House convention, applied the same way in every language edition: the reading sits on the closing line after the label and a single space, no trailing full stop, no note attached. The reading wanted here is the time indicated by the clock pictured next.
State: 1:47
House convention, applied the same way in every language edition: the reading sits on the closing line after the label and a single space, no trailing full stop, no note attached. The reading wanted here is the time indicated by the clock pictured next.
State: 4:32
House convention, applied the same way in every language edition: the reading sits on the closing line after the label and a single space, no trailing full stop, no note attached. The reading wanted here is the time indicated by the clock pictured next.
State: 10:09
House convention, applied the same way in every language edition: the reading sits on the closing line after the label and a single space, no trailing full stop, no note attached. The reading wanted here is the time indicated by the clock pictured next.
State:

### The task
Could you turn all of the items above into a numbered list, one line per entry, with any blank lines dropped?

### Result
1. House convention, applied the same way in every language edition: the reading sits on the closing line after the label and a single space, no trailing full stop, no note attached. The reading wanted here is the time indicated by the clock pictured next.
2. State: 1:47
3. House convention, applied the same way in every language edition: the reading sits on the closing line after the label and a single space, no trailing full stop, no note attached. The reading wanted here is the time indicated by the clock pictured next.
4. State: 4:32
5. House convention, applied the same way in every language edition: the reading sits on the closing line after the label and a single space, no trailing full stop, no note attached. The reading wanted here is the time indicated by the clock pictured next.
6. State: 10:09
7. House convention, applied the same way in every language edition: the reading sits on the closing line after the label and a single space, no trailing full stop, no note attached. The reading wanted here is the time indicated by the clock pictured next.
8. State:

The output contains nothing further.